KXEA
- Lowry City, Missouri; United States;
- Broadcast area: West Central Missouri
- Frequency: 104.9 MHz
- Branding: 104.9 The Bizz

Programming
- Language: English
- Format: Hot adult contemporary

Ownership
- Owner: Clayton and Brittany Radford; (Radford Media Group, LLC);
- Sister stations: KDKD-FM

History
- First air date: 2010
- Call sign meaning: K X EAgle (former branding)

Technical information
- Licensing authority: FCC
- Facility ID: 170999
- Class: A
- ERP: 1,100 watts
- HAAT: 127 meters (417 ft)
- Transmitter coordinates: 38°09′08″N 93°39′43″W﻿ / ﻿38.15222°N 93.66194°W

Links
- Public license information: Public file; LMS;
- Webcast: Listen Live
- Website: thebizzfm.com

= KXEA =

KXEA (104.9 FM, "104.9 The Bizz") is an American radio station licensed to serve Lowry City, Missouri, United States.

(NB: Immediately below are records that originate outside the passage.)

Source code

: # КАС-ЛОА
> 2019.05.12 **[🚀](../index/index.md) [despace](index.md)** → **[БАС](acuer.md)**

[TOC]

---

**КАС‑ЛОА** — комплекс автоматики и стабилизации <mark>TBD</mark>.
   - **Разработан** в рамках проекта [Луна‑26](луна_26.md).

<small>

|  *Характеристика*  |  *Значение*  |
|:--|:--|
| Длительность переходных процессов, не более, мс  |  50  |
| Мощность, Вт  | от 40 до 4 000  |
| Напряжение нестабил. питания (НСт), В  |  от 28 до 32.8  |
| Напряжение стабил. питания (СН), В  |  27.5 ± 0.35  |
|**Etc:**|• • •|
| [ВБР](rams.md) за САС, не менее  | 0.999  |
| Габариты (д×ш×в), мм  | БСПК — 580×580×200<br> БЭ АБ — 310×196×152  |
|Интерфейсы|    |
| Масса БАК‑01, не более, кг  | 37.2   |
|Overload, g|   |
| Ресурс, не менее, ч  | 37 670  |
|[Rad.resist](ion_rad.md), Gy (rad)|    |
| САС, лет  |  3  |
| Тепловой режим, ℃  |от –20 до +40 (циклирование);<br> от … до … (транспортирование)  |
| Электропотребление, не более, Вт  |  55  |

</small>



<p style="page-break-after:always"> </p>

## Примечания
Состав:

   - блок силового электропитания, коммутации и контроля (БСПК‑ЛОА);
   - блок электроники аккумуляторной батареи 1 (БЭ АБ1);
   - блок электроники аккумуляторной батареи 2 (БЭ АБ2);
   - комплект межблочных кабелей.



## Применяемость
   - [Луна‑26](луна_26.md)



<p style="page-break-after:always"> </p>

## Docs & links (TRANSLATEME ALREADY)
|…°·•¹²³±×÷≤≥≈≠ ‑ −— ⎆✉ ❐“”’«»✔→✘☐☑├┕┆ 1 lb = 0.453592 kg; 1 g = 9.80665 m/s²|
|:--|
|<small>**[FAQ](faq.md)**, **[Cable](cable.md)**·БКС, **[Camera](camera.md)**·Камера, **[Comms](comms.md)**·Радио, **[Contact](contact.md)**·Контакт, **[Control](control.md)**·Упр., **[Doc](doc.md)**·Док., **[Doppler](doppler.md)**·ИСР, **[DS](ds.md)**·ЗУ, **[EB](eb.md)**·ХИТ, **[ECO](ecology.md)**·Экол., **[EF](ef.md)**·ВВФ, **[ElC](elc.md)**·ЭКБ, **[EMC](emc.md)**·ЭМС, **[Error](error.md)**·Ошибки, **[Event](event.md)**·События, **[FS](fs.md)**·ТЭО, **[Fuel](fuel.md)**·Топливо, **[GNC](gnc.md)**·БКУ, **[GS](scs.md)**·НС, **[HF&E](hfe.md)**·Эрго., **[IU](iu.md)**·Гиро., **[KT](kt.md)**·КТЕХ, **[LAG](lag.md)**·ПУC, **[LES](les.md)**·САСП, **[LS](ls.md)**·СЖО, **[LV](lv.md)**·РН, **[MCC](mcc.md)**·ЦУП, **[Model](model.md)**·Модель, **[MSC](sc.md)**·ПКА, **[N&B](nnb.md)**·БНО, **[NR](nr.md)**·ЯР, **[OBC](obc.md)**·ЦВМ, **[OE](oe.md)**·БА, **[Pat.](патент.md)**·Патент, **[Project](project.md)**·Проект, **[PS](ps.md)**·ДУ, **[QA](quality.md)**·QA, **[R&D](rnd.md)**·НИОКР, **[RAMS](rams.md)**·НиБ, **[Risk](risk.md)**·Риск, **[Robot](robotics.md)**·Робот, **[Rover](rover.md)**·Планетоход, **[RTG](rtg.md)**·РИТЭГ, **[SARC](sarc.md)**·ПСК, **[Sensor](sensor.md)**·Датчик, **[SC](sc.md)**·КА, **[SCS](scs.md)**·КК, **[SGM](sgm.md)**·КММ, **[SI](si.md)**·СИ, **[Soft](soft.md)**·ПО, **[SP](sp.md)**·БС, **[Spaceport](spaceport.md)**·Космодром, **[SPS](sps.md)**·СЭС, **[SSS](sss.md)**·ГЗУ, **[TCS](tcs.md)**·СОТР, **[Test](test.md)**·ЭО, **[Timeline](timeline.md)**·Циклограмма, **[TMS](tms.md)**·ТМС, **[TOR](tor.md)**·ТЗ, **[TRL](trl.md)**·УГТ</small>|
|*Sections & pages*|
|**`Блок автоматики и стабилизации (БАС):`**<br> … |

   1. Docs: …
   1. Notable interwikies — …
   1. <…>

The station is owned by Clayton and Brittany Radford and the broadcast license is held by Radford Media Group, LLC.

KXEA broadcasts a hot adult contemporary format to the west-central Missouri area.

The station was assigned the call sign KXEA by the Federal Communications Commission (FCC) on February 25, 2010.

On December 30, 2018, KXEA rebranded as "Rock 104.9".

On January 1, 2023, KXEA changed its format from classic rock to hot adult contemporary, branded as "104.9 The Bizz".